Abstract

Oncologists are increasingly using information obtained from investigations of the tumor genome to find individualized therapies for patients. They specifically search the hereditary information of cancer cells for mutations that drive malignant growth. Targeted drugs against many of these cancer-typical cellular alterations have already become available.
However, how precisely and reliably do the numerous laboratories that specialize in this search around the globe identify individual cancer mutations? And how does the quality and type of sequencing influence results? A team of experts collaborating within the International Cancer Genome Consortium (ICGC) launched an interlaboratory test to find out. They distributed the DNA of a tumor to five ICGC laboratories and compared the quality of the resulting sequencing data records. The data record that had the highest quality was subsequently sent out to another 17 ICGC institutes for bioinformatic evaluation.
The investigators, led by Ivo Gut, Ph.D., from the Spanish National Center for Genome Analysis, and Roland Eils, Ph.D., from the German Cancer Research Center (DKFZ), found significant variations both in sequencing and evaluation results in some of the cases. Only 40% out of 1,000 small mutations, which each affected the exchange of only a single DNA base, were identified uniformly by all participating teams. The outcome for small DNA losses and insertions was even less favorable: Only a single one out of 337 of these genomic changes was identified by all of the centers.
The DNA sequence from the circular experiment, which the participating ICGC labs have sequenced up to 300 times and analyzed, has now been made available for download. The study (“A comprehensive assessment of somatic mutation detection in cancer using whole-genome sequencing”), which included over 8o researchers from 78 research centers, is published in Nature Communications.
Centro Nacional de Analisis Genómico, (CNAG-CRG)

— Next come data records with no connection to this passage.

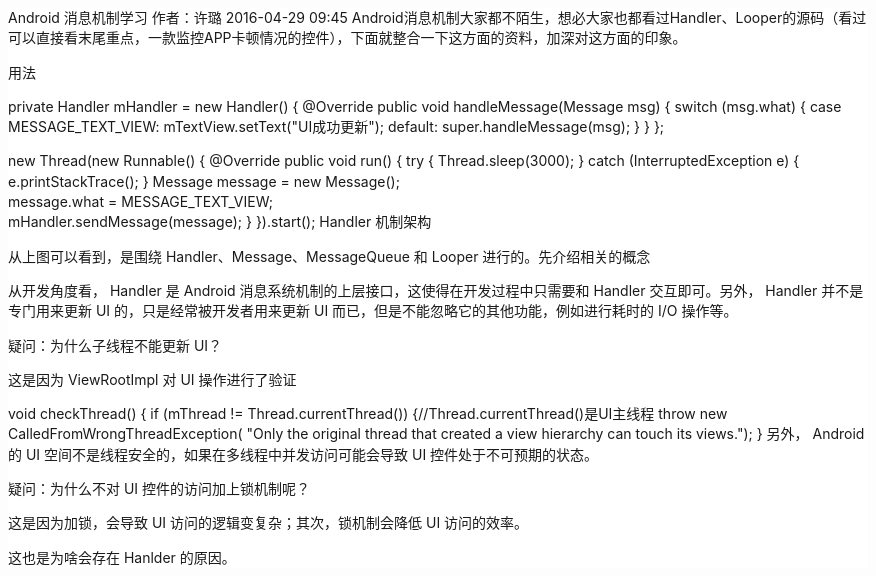 Android 消息机制学习
作者：许璐 2016-04-29 09:45
Android消息机制大家都不陌生，想必大家也都看过Handler、Looper的源码（看过可以直接看末尾重点，一款监控APP卡顿情况的控件），下面就整合一下这方面的资料，加深对这方面的印象。

用法

private Handler mHandler = new Handler() {
    @Override
    public void handleMessage(Message msg) {
        switch (msg.what) {
            case MESSAGE_TEXT_VIEW:
                mTextView.setText("UI成功更新");
            default:
                super.handleMessage(msg);
        }
    }
};


new Thread(new Runnable() {
        @Override
        public void run() {
            try {
                Thread.sleep(3000);
            } catch (InterruptedException e) {
                e.printStackTrace();
            }
              Message message = new Message();   
            message.what = MESSAGE_TEXT_VIEW;     
            mHandler.sendMessage(message); 
        }
    }).start();
Handler 机制架构



从上图可以看到，是围绕 Handler、Message、MessageQueue 和 Looper 进行的。先介绍相关的概念

从开发角度看， Handler 是 Android 消息系统机制的上层接口，这使得在开发过程中只需要和 Handler 交互即可。另外， Handler 并不是专门用来更新 UI 的，只是经常被开发者用来更新 UI 而已，但是不能忽略它的其他功能，例如进行耗时的 I/O 操作等。

疑问：为什么子线程不能更新 UI？

这是因为 ViewRootImpl 对 UI 操作进行了验证

void checkThread() {
   if (mThread != Thread.currentThread()) {//Thread.currentThread()是UI主线程
       throw new CalledFromWrongThreadException(
               "Only the original thread that created a view hierarchy can touch its views.");
   }
另外， Android 的 UI 空间不是线程安全的，如果在多线程中并发访问可能会导致 UI 控件处于不可预期的状态。

疑问：为什么不对 UI 控件的访问加上锁机制呢？

这是因为加锁，会导致 UI 访问的逻辑变复杂；其次，锁机制会降低 UI 访问的效率。

这也是为啥会存在 Hanlder 的原因。
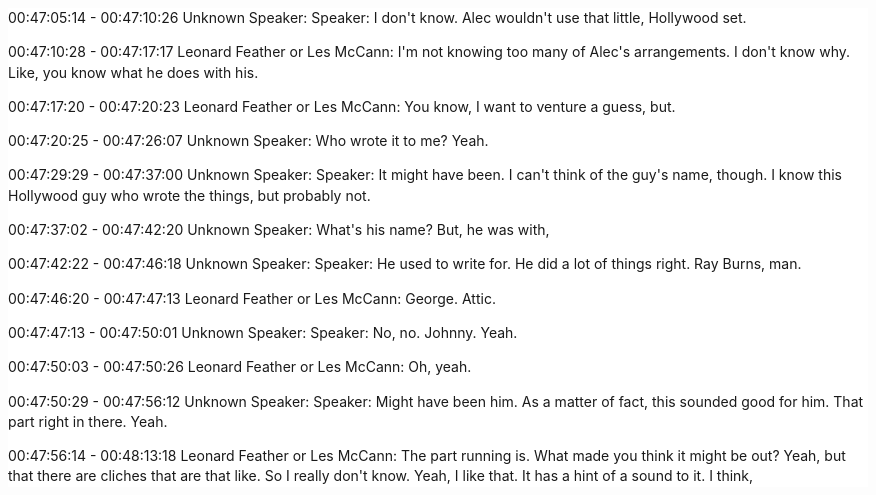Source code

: 
00:47:05:14 - 00:47:10:26
Unknown Speaker: Speaker:
I don't know. Alec wouldn't use that little, Hollywood set.


00:47:10:28 - 00:47:17:17
Leonard Feather or Les McCann:
I'm not knowing too many of Alec's arrangements. I don't know why. Like, you know what he does with his.


00:47:17:20 - 00:47:20:23
Leonard Feather or Les McCann:
You know, I want to venture a guess, but.


00:47:20:25 - 00:47:26:07
Unknown Speaker:
Who wrote it to me? Yeah.


00:47:29:29 - 00:47:37:00
Unknown Speaker: Speaker:
It might have been. I can't think of the guy's name, though. I know this Hollywood guy who wrote the things, but probably not.


00:47:37:02 - 00:47:42:20
Unknown Speaker:
What's his name? But, he was with,


00:47:42:22 - 00:47:46:18
Unknown Speaker: Speaker:
He used to write for. He did a lot of things right. Ray Burns, man.


00:47:46:20 - 00:47:47:13
Leonard Feather or Les McCann:
George. Attic.


00:47:47:13 - 00:47:50:01
Unknown Speaker: Speaker:
No, no. Johnny. Yeah.


00:47:50:03 - 00:47:50:26
Leonard Feather or Les McCann:
Oh, yeah.


00:47:50:29 - 00:47:56:12
Unknown Speaker: Speaker:
Might have been him. As a matter of fact, this sounded good for him. That part right in there. Yeah.


00:47:56:14 - 00:48:13:18
Leonard Feather or Les McCann:
The part running is. What made you think it might be out? Yeah, but that there are cliches that are that like. So I really don't know. Yeah, I like that. It has a hint of a sound to it. I think,
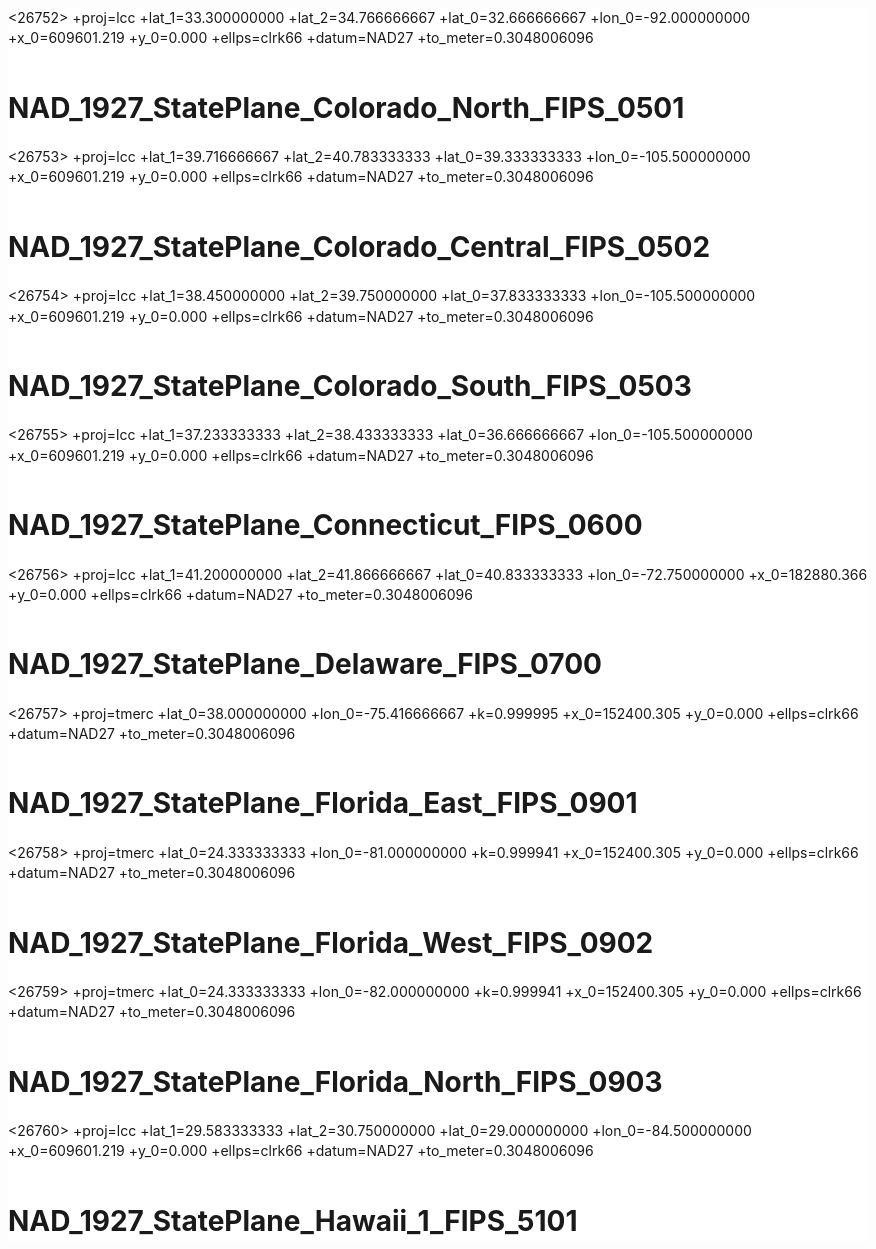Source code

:  <26752> +proj=lcc +lat_1=33.300000000 +lat_2=34.766666667 +lat_0=32.666666667 +lon_0=-92.000000000 +x_0=609601.219 +y_0=0.000 +ellps=clrk66 +datum=NAD27 +to_meter=0.3048006096 

# NAD_1927_StatePlane_Colorado_North_FIPS_0501

 <26753> +proj=lcc +lat_1=39.716666667 +lat_2=40.783333333 +lat_0=39.333333333 +lon_0=-105.500000000 +x_0=609601.219 +y_0=0.000 +ellps=clrk66 +datum=NAD27 +to_meter=0.3048006096 

# NAD_1927_StatePlane_Colorado_Central_FIPS_0502

 <26754> +proj=lcc +lat_1=38.450000000 +lat_2=39.750000000 +lat_0=37.833333333 +lon_0=-105.500000000 +x_0=609601.219 +y_0=0.000 +ellps=clrk66 +datum=NAD27 +to_meter=0.3048006096 

# NAD_1927_StatePlane_Colorado_South_FIPS_0503

 <26755> +proj=lcc +lat_1=37.233333333 +lat_2=38.433333333 +lat_0=36.666666667 +lon_0=-105.500000000 +x_0=609601.219 +y_0=0.000 +ellps=clrk66 +datum=NAD27 +to_meter=0.3048006096 

# NAD_1927_StatePlane_Connecticut_FIPS_0600

 <26756> +proj=lcc +lat_1=41.200000000 +lat_2=41.866666667 +lat_0=40.833333333 +lon_0=-72.750000000 +x_0=182880.366 +y_0=0.000 +ellps=clrk66 +datum=NAD27 +to_meter=0.3048006096 

# NAD_1927_StatePlane_Delaware_FIPS_0700

 <26757> +proj=tmerc +lat_0=38.000000000 +lon_0=-75.416666667 +k=0.999995 +x_0=152400.305 +y_0=0.000 +ellps=clrk66 +datum=NAD27 +to_meter=0.3048006096 

# NAD_1927_StatePlane_Florida_East_FIPS_0901

 <26758> +proj=tmerc +lat_0=24.333333333 +lon_0=-81.000000000 +k=0.999941 +x_0=152400.305 +y_0=0.000 +ellps=clrk66 +datum=NAD27 +to_meter=0.3048006096 

# NAD_1927_StatePlane_Florida_West_FIPS_0902

 <26759> +proj=tmerc +lat_0=24.333333333 +lon_0=-82.000000000 +k=0.999941 +x_0=152400.305 +y_0=0.000 +ellps=clrk66 +datum=NAD27 +to_meter=0.3048006096 

# NAD_1927_StatePlane_Florida_North_FIPS_0903

 <26760> +proj=lcc +lat_1=29.583333333 +lat_2=30.750000000 +lat_0=29.000000000 +lon_0=-84.500000000 +x_0=609601.219 +y_0=0.000 +ellps=clrk66 +datum=NAD27 +to_meter=0.3048006096 

# NAD_1927_StatePlane_Hawaii_1_FIPS_5101
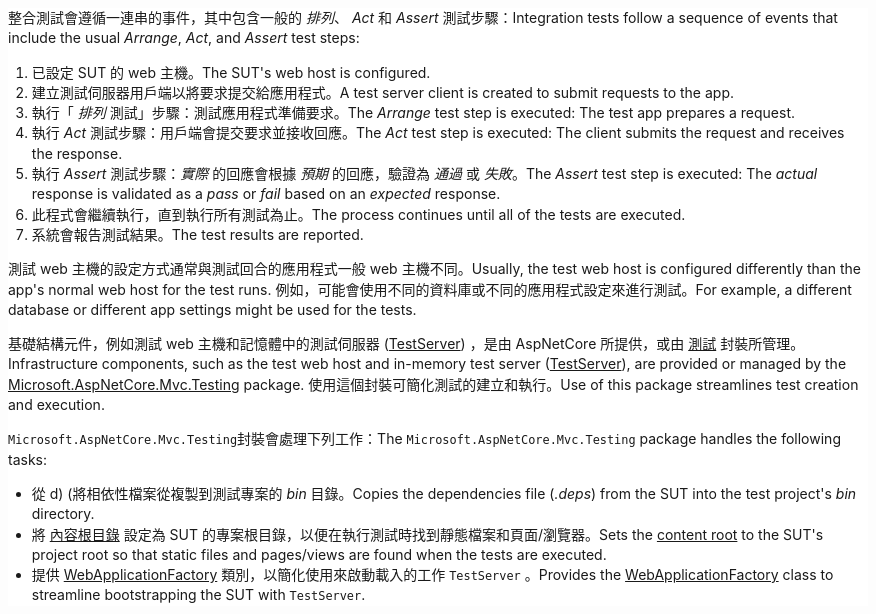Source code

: <span data-ttu-id="86b57-144">整合測試會遵循一連串的事件，其中包含一般的 *排列*、 *Act* 和 *Assert* 測試步驟：</span><span class="sxs-lookup"><span data-stu-id="86b57-144">Integration tests follow a sequence of events that include the usual *Arrange*, *Act*, and *Assert* test steps:</span></span>

1. <span data-ttu-id="86b57-145">已設定 SUT 的 web 主機。</span><span class="sxs-lookup"><span data-stu-id="86b57-145">The SUT's web host is configured.</span></span>
1. <span data-ttu-id="86b57-146">建立測試伺服器用戶端以將要求提交給應用程式。</span><span class="sxs-lookup"><span data-stu-id="86b57-146">A test server client is created to submit requests to the app.</span></span>
1. <span data-ttu-id="86b57-147">執行「 *排列* 測試」步驟：測試應用程式準備要求。</span><span class="sxs-lookup"><span data-stu-id="86b57-147">The *Arrange* test step is executed: The test app prepares a request.</span></span>
1. <span data-ttu-id="86b57-148">執行 *Act* 測試步驟：用戶端會提交要求並接收回應。</span><span class="sxs-lookup"><span data-stu-id="86b57-148">The *Act* test step is executed: The client submits the request and receives the response.</span></span>
1. <span data-ttu-id="86b57-149">執行 *Assert* 測試步驟：*實際* 的回應會根據 *預期* 的回應，驗證為 *通過* 或 *失敗*。</span><span class="sxs-lookup"><span data-stu-id="86b57-149">The *Assert* test step is executed: The *actual* response is validated as a *pass* or *fail* based on an *expected* response.</span></span>
1. <span data-ttu-id="86b57-150">此程式會繼續執行，直到執行所有測試為止。</span><span class="sxs-lookup"><span data-stu-id="86b57-150">The process continues until all of the tests are executed.</span></span>
1. <span data-ttu-id="86b57-151">系統會報告測試結果。</span><span class="sxs-lookup"><span data-stu-id="86b57-151">The test results are reported.</span></span>

<span data-ttu-id="86b57-152">測試 web 主機的設定方式通常與測試回合的應用程式一般 web 主機不同。</span><span class="sxs-lookup"><span data-stu-id="86b57-152">Usually, the test web host is configured differently than the app's normal web host for the test runs.</span></span> <span data-ttu-id="86b57-153">例如，可能會使用不同的資料庫或不同的應用程式設定來進行測試。</span><span class="sxs-lookup"><span data-stu-id="86b57-153">For example, a different database or different app settings might be used for the tests.</span></span>

<span data-ttu-id="86b57-154">基礎結構元件，例如測試 web 主機和記憶體中的測試伺服器 ([TestServer](/dotnet/api/microsoft.aspnetcore.testhost.testserver)) ，是由 AspNetCore 所提供，或由 [測試](https://www.nuget.org/packages/Microsoft.AspNetCore.Mvc.Testing) 封裝所管理。</span><span class="sxs-lookup"><span data-stu-id="86b57-154">Infrastructure components, such as the test web host and in-memory test server ([TestServer](/dotnet/api/microsoft.aspnetcore.testhost.testserver)), are provided or managed by the [Microsoft.AspNetCore.Mvc.Testing](https://www.nuget.org/packages/Microsoft.AspNetCore.Mvc.Testing) package.</span></span> <span data-ttu-id="86b57-155">使用這個封裝可簡化測試的建立和執行。</span><span class="sxs-lookup"><span data-stu-id="86b57-155">Use of this package streamlines test creation and execution.</span></span>

<span data-ttu-id="86b57-156">`Microsoft.AspNetCore.Mvc.Testing`封裝會處理下列工作：</span><span class="sxs-lookup"><span data-stu-id="86b57-156">The `Microsoft.AspNetCore.Mvc.Testing` package handles the following tasks:</span></span>

* <span data-ttu-id="86b57-157">從 d)  (將相依性檔案從複製到測試專案的 *bin* 目錄。</span><span class="sxs-lookup"><span data-stu-id="86b57-157">Copies the dependencies file (*.deps*) from the SUT into the test project's *bin* directory.</span></span>
* <span data-ttu-id="86b57-158">將 [內容根目錄](xref:fundamentals/index#content-root) 設定為 SUT 的專案根目錄，以便在執行測試時找到靜態檔案和頁面/瀏覽器。</span><span class="sxs-lookup"><span data-stu-id="86b57-158">Sets the [content root](xref:fundamentals/index#content-root) to the SUT's project root so that static files and pages/views are found when the tests are executed.</span></span>
* <span data-ttu-id="86b57-159">提供 [WebApplicationFactory](/dotnet/api/microsoft.aspnetcore.mvc.testing.webapplicationfactory-1) 類別，以簡化使用來啟動載入的工作 `TestServer` 。</span><span class="sxs-lookup"><span data-stu-id="86b57-159">Provides the [WebApplicationFactory](/dotnet/api/microsoft.aspnetcore.mvc.testing.webapplicationfactory-1) class to streamline bootstrapping the SUT with `TestServer`.</span></span>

Laboratories that start out in the field of genome analysis can use this data as a basis to check whether the bioinformatic methods they are using are capable of detecting all mutations concealed therein. In addition, the team developed evaluation guidelines that stipulate, among others, threshold values for detecting a particular mutation.
“Since tumor genome analysis is becoming increasingly common in cancer medicine, rigorous quality control is necessary, like in any other diagnostic method,” says David Jones, Ph.D., a scientist at the DKFZ. “After all, whether or not a patient survives may depend on the detection of a particular mutation that can be treated efficiently with a drug that is already available.”